LOWER MANHATTAN — Relatives of 9/11 victims are speaking out against the recent decision to bar politicians from speaking this year's 9/11 anniversary ceremony at Ground Zero — saying they should be included in the ceremony as in past years.

In a statement released Monday, a dozen family members said they disagreed with a decision to ban politicians from reading poems and literary selections as a way of comforting the thousands of mourners at the World Trade Center site, as they have done on past anniversaries.

"No one person or group has the right to change this ceremony without consulting all the 9/11 families who are there to mourn and to honor their loved ones," the board members of 9/11 Parents and Families of Firefighters and WTC Victims said in the statement.

"If this decision is not changed, we intend to invite Gov. [Andrew] Cuomo and Gov. [Chris] Christie to speak to our families on the anniversary of 9/11 at WTC after the regular ceremony has concluded."

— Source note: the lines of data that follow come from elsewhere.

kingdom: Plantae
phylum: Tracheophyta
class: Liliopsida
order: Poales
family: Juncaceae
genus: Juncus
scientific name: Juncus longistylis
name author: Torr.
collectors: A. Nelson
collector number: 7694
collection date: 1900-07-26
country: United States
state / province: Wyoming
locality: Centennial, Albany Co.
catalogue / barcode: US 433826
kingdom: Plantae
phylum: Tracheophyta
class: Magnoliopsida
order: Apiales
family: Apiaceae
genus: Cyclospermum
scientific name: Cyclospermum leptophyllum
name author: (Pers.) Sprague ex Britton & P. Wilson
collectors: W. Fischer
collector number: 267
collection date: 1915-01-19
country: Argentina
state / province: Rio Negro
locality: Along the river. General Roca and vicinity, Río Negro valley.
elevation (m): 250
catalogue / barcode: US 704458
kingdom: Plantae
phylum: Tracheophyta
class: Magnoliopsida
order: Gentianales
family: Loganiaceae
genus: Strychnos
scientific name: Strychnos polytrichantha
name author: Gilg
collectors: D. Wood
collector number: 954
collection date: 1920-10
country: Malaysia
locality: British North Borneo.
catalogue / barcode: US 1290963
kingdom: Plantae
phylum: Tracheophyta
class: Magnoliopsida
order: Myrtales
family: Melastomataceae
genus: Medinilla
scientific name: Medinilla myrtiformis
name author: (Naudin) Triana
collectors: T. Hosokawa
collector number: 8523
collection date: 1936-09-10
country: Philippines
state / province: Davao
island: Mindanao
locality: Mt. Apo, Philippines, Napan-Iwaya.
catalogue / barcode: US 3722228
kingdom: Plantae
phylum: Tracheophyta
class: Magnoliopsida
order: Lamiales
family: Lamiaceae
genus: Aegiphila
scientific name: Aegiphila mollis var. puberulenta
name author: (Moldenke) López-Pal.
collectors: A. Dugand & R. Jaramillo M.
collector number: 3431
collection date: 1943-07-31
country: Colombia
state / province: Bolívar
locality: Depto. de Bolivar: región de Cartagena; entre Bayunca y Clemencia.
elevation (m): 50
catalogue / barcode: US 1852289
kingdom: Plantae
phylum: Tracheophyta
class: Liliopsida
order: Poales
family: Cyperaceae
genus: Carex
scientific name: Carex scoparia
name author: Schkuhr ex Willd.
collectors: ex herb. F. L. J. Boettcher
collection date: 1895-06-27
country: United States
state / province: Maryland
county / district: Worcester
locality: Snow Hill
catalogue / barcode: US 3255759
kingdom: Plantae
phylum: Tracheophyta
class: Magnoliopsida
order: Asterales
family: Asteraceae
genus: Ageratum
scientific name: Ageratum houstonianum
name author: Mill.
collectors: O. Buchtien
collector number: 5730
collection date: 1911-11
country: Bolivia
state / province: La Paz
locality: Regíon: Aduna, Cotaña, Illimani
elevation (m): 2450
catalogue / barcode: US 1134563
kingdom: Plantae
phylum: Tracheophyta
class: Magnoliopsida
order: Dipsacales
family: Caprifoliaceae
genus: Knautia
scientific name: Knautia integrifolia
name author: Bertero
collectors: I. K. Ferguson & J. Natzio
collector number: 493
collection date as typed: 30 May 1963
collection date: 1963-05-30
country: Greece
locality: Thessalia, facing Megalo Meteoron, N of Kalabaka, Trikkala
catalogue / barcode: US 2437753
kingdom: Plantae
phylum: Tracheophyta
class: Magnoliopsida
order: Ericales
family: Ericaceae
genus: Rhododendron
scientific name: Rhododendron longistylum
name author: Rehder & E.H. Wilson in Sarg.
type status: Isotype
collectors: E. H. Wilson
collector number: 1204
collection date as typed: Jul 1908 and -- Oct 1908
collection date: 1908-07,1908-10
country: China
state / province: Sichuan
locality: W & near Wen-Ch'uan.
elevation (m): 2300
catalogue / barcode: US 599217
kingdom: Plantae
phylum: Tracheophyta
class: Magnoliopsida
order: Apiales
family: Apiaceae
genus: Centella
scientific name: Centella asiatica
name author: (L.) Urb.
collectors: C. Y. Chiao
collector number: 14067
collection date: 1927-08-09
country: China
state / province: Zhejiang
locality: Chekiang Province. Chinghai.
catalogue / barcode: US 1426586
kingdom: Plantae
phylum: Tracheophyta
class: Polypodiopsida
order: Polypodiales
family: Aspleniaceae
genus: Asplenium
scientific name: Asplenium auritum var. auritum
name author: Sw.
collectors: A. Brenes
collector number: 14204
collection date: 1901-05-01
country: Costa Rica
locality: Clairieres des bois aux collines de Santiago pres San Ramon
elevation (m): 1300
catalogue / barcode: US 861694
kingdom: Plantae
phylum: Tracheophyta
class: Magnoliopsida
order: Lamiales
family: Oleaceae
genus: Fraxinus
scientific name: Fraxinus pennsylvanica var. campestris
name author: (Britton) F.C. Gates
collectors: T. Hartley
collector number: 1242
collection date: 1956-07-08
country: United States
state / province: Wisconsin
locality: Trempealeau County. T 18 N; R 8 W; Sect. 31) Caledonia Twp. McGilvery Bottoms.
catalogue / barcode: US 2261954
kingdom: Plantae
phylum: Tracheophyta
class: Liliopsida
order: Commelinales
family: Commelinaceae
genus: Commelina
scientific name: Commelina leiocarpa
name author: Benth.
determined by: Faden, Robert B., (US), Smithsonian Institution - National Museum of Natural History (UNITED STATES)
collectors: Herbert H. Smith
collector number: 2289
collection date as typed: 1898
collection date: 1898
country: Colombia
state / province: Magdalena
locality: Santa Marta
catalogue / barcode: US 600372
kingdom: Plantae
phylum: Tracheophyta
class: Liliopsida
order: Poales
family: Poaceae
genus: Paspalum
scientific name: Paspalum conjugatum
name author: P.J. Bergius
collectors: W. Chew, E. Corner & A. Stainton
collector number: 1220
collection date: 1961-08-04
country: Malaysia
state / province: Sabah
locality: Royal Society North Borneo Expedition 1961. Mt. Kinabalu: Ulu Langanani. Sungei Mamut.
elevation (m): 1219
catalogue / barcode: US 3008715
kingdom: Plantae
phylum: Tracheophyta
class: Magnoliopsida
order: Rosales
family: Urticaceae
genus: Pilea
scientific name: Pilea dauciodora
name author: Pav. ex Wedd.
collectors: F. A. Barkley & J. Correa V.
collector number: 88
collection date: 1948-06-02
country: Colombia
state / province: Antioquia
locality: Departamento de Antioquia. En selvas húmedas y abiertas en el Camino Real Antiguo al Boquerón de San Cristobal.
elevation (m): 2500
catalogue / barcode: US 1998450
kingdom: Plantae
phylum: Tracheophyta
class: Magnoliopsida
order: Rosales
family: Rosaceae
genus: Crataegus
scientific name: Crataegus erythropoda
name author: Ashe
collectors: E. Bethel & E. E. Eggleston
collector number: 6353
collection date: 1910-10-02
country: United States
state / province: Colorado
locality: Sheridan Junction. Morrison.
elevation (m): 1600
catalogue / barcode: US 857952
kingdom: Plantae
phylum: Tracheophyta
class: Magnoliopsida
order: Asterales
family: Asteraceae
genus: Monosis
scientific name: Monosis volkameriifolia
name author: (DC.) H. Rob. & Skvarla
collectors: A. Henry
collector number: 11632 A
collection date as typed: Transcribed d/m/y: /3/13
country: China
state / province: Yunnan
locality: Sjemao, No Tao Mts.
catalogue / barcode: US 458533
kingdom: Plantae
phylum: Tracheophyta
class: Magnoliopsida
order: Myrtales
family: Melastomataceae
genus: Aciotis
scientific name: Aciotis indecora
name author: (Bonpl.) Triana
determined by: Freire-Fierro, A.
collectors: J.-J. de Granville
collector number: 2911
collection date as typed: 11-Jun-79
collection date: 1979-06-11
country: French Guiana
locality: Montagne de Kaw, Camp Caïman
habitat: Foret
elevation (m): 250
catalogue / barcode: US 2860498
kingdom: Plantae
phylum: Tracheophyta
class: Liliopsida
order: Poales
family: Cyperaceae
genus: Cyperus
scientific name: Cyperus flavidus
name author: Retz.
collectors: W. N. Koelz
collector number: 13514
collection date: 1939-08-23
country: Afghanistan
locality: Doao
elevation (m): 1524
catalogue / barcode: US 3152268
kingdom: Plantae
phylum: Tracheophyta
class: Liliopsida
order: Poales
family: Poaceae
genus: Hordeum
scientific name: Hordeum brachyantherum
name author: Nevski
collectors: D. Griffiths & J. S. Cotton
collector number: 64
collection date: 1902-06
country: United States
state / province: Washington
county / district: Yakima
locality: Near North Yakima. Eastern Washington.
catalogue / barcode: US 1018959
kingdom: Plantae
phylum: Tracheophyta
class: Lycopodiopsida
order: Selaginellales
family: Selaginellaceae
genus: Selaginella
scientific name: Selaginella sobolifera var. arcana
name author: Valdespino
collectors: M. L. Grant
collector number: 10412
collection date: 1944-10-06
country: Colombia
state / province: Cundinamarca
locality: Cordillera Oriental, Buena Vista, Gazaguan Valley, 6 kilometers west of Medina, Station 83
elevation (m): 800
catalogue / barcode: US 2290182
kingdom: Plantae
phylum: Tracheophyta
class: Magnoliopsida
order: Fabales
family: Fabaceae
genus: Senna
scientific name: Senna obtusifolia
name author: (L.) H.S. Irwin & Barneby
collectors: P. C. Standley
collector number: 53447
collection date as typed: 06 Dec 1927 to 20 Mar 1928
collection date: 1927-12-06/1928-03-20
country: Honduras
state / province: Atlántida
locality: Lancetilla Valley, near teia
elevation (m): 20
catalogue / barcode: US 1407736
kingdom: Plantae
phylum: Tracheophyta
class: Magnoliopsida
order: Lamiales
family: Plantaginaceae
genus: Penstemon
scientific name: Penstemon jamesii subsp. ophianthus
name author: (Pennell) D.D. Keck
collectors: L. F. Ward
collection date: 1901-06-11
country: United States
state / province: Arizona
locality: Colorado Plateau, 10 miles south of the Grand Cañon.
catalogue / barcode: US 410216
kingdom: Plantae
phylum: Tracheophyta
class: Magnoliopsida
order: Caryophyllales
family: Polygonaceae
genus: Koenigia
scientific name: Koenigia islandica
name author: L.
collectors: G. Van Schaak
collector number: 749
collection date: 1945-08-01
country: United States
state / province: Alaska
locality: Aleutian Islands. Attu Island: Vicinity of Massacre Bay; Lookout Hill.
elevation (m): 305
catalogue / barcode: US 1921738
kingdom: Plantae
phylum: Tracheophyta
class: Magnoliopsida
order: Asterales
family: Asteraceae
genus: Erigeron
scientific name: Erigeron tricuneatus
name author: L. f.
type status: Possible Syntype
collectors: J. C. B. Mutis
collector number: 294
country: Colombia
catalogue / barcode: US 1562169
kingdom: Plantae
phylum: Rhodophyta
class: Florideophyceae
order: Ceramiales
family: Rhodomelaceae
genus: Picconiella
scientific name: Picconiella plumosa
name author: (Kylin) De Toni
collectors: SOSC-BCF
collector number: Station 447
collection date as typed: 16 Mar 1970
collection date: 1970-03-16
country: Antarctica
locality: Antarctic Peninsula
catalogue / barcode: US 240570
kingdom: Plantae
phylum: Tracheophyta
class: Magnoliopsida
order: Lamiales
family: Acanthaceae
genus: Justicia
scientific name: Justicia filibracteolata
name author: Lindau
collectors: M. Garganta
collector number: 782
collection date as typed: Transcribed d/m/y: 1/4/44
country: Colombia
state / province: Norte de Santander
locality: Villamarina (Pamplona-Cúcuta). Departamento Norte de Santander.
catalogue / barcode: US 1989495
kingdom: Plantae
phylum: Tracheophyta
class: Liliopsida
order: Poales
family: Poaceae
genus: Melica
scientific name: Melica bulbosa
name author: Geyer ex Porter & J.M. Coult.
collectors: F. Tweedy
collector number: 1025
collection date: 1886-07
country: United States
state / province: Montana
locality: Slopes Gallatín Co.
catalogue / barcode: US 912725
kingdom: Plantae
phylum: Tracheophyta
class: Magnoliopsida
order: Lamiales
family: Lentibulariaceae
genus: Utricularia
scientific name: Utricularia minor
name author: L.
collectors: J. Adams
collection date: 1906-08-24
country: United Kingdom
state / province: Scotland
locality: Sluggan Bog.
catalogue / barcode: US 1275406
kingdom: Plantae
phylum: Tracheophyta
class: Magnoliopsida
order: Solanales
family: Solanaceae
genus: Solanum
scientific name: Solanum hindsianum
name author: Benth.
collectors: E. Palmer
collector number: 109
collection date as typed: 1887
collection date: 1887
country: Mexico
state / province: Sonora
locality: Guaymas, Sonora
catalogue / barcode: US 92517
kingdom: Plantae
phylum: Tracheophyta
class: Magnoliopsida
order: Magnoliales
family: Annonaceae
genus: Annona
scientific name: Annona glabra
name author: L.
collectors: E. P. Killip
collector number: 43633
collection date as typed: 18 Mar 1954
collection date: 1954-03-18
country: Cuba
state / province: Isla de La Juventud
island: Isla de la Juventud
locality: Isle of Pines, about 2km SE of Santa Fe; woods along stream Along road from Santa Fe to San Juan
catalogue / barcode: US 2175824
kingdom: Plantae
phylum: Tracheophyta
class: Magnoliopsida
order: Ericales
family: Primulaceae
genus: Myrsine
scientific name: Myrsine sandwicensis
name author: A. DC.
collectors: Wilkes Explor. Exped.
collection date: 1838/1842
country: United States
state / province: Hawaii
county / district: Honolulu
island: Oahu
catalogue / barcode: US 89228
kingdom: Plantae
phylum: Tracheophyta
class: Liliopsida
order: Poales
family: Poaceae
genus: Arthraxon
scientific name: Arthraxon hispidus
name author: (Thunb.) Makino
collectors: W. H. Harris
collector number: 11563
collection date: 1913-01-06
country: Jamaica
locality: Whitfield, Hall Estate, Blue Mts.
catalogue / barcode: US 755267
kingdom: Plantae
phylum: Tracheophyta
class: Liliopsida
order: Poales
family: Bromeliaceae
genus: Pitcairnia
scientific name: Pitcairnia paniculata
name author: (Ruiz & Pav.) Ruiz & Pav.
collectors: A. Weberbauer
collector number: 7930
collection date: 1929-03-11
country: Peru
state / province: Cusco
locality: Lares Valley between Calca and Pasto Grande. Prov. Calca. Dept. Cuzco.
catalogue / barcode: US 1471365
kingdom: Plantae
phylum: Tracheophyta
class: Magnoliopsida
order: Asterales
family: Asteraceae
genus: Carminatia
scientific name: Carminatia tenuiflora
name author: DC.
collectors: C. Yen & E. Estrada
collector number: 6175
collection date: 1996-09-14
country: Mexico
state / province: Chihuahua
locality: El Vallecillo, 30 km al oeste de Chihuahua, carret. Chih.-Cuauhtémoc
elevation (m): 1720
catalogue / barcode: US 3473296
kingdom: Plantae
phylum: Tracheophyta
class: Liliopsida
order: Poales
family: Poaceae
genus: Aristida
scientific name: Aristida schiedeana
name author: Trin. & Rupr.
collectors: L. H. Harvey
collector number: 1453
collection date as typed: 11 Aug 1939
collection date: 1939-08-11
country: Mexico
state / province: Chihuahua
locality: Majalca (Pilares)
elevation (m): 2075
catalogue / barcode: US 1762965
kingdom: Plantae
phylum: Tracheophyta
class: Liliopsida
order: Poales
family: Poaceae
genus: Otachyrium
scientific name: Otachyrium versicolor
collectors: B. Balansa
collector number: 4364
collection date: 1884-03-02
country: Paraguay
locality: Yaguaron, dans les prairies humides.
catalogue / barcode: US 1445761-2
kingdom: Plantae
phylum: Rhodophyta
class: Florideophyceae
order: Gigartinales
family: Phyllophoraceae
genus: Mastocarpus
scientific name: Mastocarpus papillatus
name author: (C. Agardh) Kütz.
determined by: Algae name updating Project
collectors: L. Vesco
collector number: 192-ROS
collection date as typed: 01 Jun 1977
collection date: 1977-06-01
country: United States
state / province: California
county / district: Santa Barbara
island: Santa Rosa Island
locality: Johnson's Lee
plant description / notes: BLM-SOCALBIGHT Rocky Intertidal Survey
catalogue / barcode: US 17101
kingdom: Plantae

Joe Daniels, president of the National September 11 Memorial & Museum, said last week that he decided not to allow any politicians to speak at the somber anniversary ceremony to ensure that it stays "free of politics."

The decision came amid a public fight over the future of the 8-acre memorial and underground museum, which has pitted Mayor Michael Bloomberg and the memorial foundation's chairman, against Cuomo and Christie, who have called for the National Park Service to take over the space as a way of saving money.

Cuomo and Christie also control the Port Authority, which is locked in a $300 million battle with the memorial foundation over how to pay for cost overruns at the 9/11 Memorial Museum. That fight has frozen construction on the museum since last year, delaying its opening.

On Monday, the group of 9/11 family members — led by retired FDNY Chief Jim Riches, whose firefighter son was killed on 9/11 — accused Daniels of making a politically motivated decision to silence Cuomo and Christie on the anniversary of the attacks.

"No one individual or group should unilaterally make this decision not allowing Gov. Cuomo and Gov. Christie to speak on 9/11," the family members said. "Is it because of their recent support of the Port Authority of NY/NJ against the 9/11 Memorial & Museum's out of control construction costs? We think so."

The 9/11 Memorial reiterated Daniels' comments from last week about keeping the ceremony's focus on the reading of the victims' names, not on politicians, but declined to comment further.

Representatives for Cuomo and Christie did not immediately respond to requests for comment Monday.